[mlpack-git] master: Switch secondHashTable to vector<Col<size_t>>. (bd65c87)

gitdub at mlpack.org gitdub at mlpack.org
Wed Jun 8 14:33:12 EDT 2016


Repository : https://github.com/mlpack/mlpack
On branch  : master
Link       : https://github.com/mlpack/mlpack/compare/8d7e5db0bed8fc236407bdc5dee00d716d72a5ab...ae6c9e63b56c1ed1faa9aef9352854bbeb826a2f

>---------------------------------------------------------------

commit bd65c877e6b62bdcbc1f1fb46100587e54e74cec
Author: Ryan Curtin <ryan at ratml.org>
Date:   Wed Jun 8 14:33:12 2016 -0400

    Switch secondHashTable to vector<Col<size_t>>.
    
    This should provide a good amount of speedup, and also save RAM.


>---------------------------------------------------------------

bd65c877e6b62bdcbc1f1fb46100587e54e74cec
 src/mlpack/methods/lsh/lsh_search.hpp      |   8 +-
 src/mlpack/methods/lsh/lsh_search_impl.hpp | 144 ++++++++++++++++++++---------
 src/mlpack/tests/serialization_test.cpp    |  12 ++-
 3 files changed, 116 insertions(+), 48 deletions(-)

diff --git a/src/mlpack/methods/lsh/lsh_search.hpp b/src/mlpack/methods/lsh/lsh_search.hpp
index a755a99..7cbe1e6 100644
--- a/src/mlpack/methods/lsh/lsh_search.hpp
+++ b/src/mlpack/methods/lsh/lsh_search.hpp
@@ -197,7 +197,8 @@ class LSHSearch
   size_t BucketSize() const { return bucketSize; }
 
   //! Get the second hash table.
-  const arma::Mat<size_t>& SecondHashTable() const { return secondHashTable; }
+  const std::vector<arma::Col<size_t>>& SecondHashTable() const
+      { return secondHashTable; }
 
   //! Get the projection tables.
   const arma::cube& Projections() { return projections; }
@@ -314,8 +315,9 @@ class LSHSearch
   //! The bucket size of the second hash.
   size_t bucketSize;
 
-  //! The final hash table; should be (< secondHashSize) x bucketSize.
-  arma::Mat<size_t> secondHashTable;
+  //! The final hash table; should be (< secondHashSize) vectors each with
+  //! (<= bucketSize) elements.
+  std::vector<arma::Col<size_t>> secondHashTable;
 
   //! The number of elements present in each hash bucket; should be
   //! secondHashSize.
diff --git a/src/mlpack/methods/lsh/lsh_search_impl.hpp b/src/mlpack/methods/lsh/lsh_search_impl.hpp
index a141aa2..bd022c8 100644
--- a/src/mlpack/methods/lsh/lsh_search_impl.hpp
+++ b/src/mlpack/methods/lsh/lsh_search_impl.hpp
@@ -131,21 +131,6 @@ void LSHSearch<SortPolicy>::Train(const arma::mat& referenceSet,
   secondHashWeights = arma::floor(arma::randu(numProj) *
                                   (double) secondHashSize);
 
-  // The 'secondHashTable' is initially an empty matrix of size
-  // ('secondHashSize' x 'bucketSize'). But by only filling the buckets as
-  // points land in them allows us to shrink the size of the 'secondHashTable'
-  // at the end of the hashing.

^^^^^^^^

TASK INSTRUCTIONS:
[a] What two benefits does the mlpack commit email say the switch to vector<Col<size_t>> should bring?
[b] Copy the mlpack commit email from "Repository : https://github.com/mlpack/mlpack" to "also save RAM.", renaming "RAM" as "memory".
The listing that comes next has nothing to do with the mlpack commit email.

DATA SHOWN:
^^^^^^^^

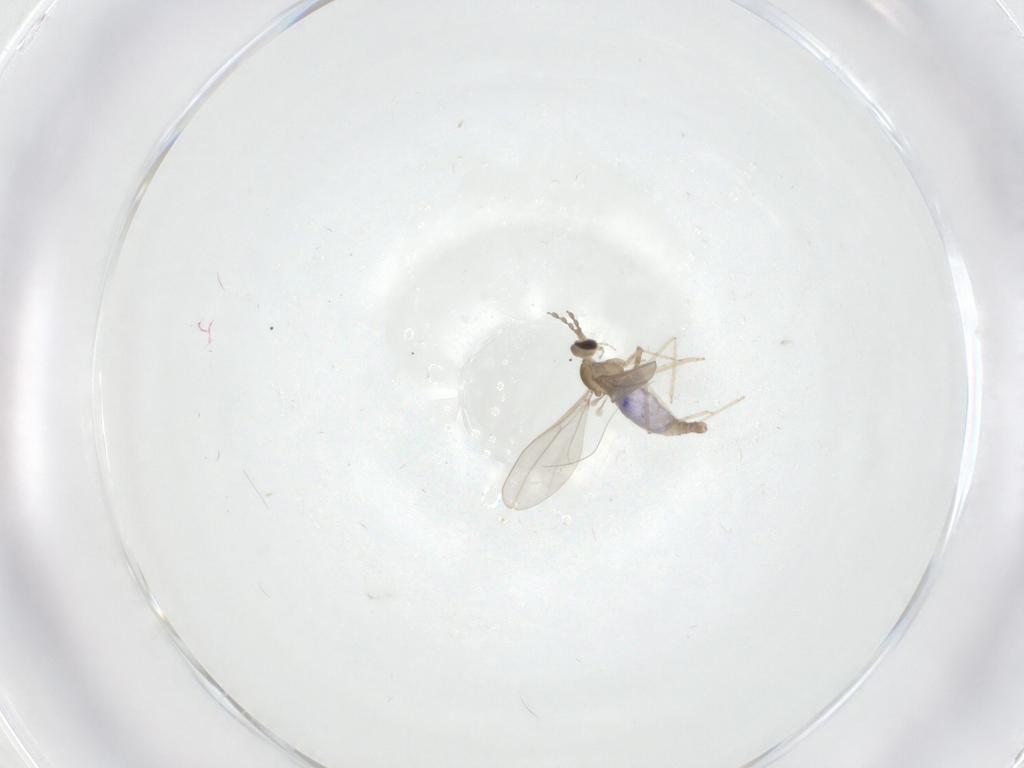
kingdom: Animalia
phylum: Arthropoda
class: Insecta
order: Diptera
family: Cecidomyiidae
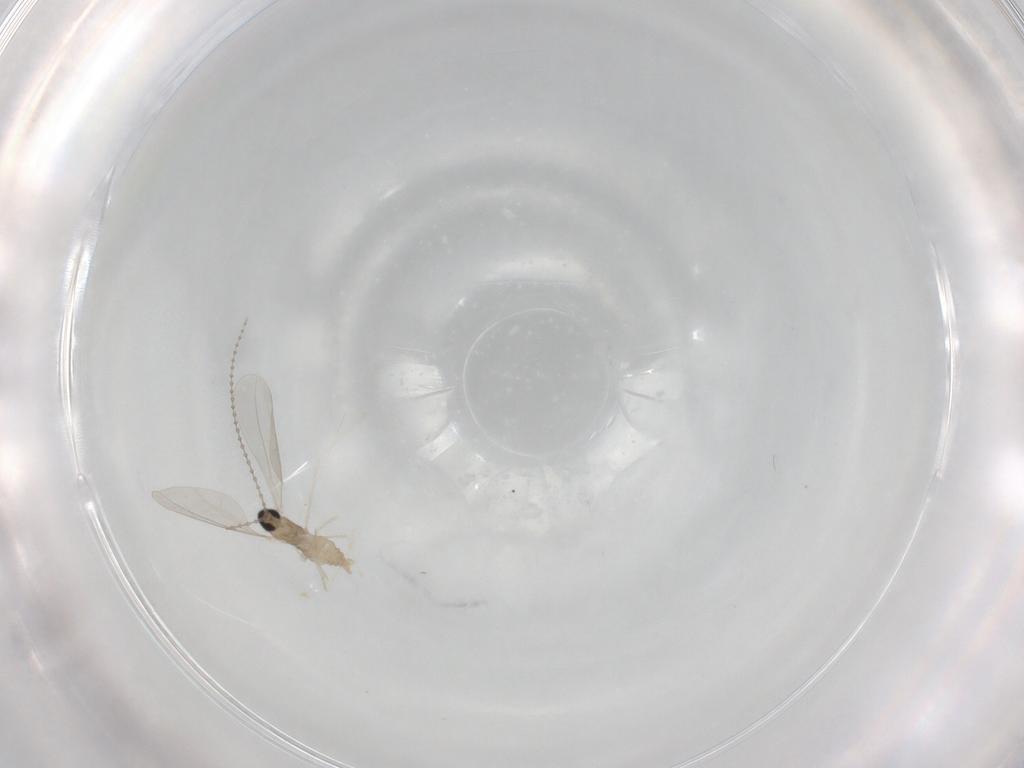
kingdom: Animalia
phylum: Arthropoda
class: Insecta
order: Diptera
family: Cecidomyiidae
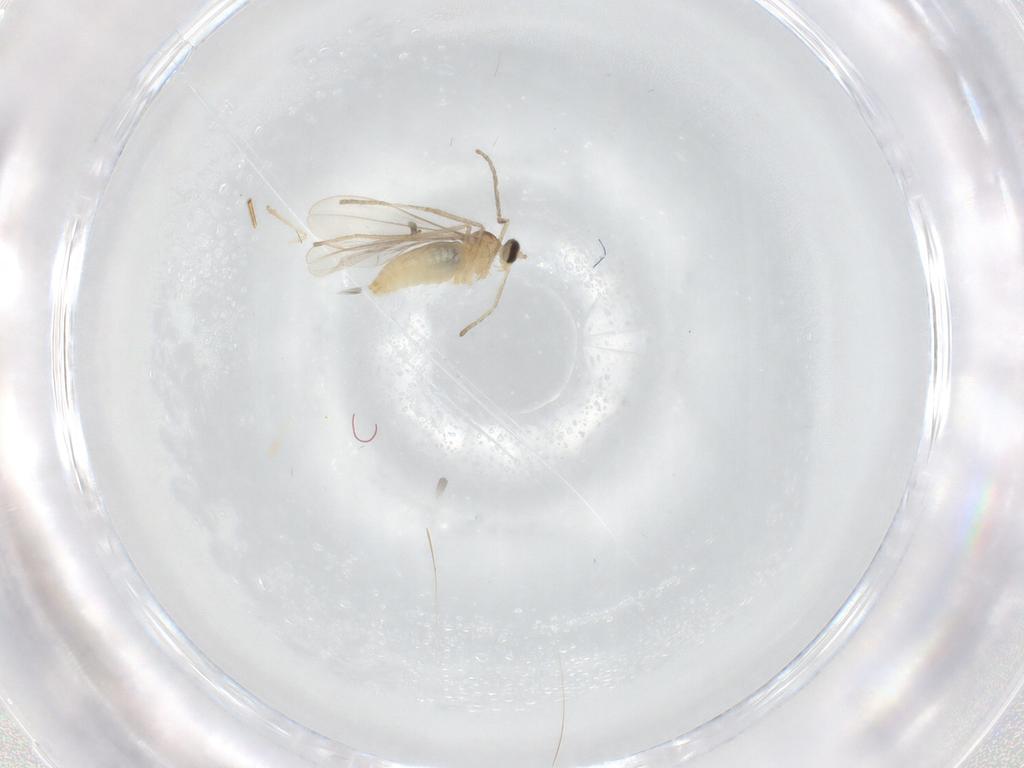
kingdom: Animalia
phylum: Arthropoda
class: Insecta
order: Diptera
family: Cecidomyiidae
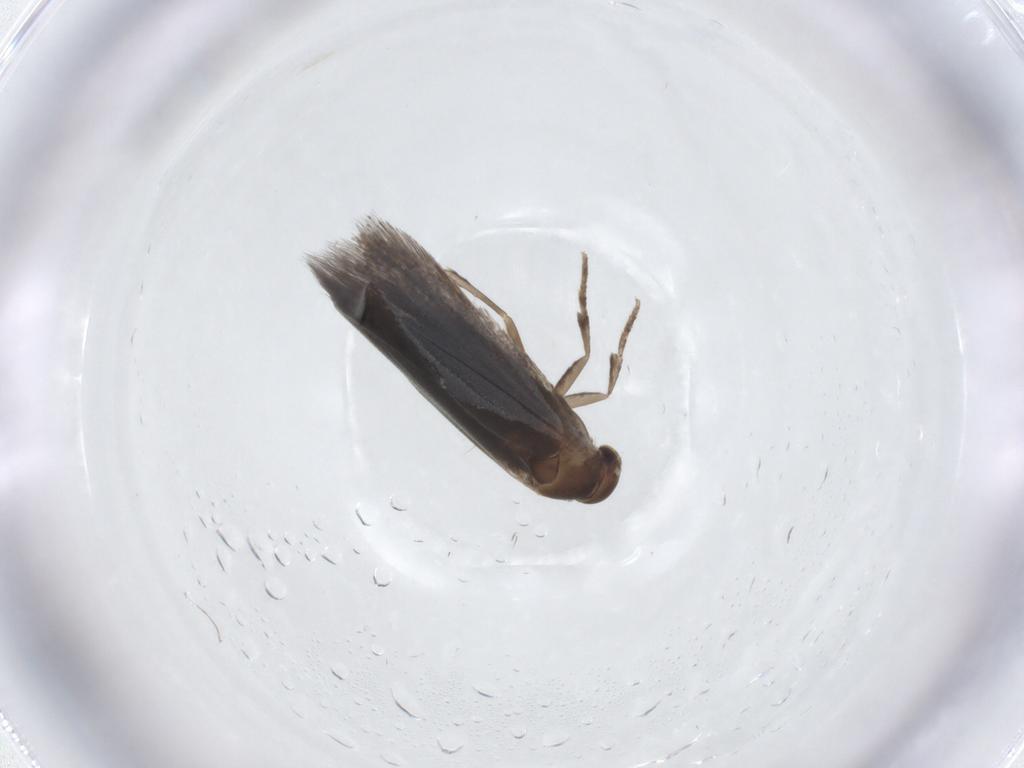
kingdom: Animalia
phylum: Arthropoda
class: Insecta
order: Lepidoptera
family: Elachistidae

^^^^^^^^

EXERCISE RESULTS:
[a] A good amount of speedup and a saving of RAM.

[b]
Repository : https://github.com/mlpack/mlpack
On branch  : master
Link       : https://github.com/mlpack/mlpack/compare/8d7e5db0bed8fc236407bdc5dee00d716d72a5ab...ae6c9e63b56c1ed1faa9aef9352854bbeb826a2f

>---------------------------------------------------------------

commit bd65c877e6b62bdcbc1f1fb46100587e54e74cec
Author: Ryan Curtin <ryan at ratml.org>
Date:   Wed Jun 8 14:33:12 2016 -0400

    Switch secondHashTable to vector<Col<size_t>>.
    
    This should provide a good amount of speedup, and also save memory.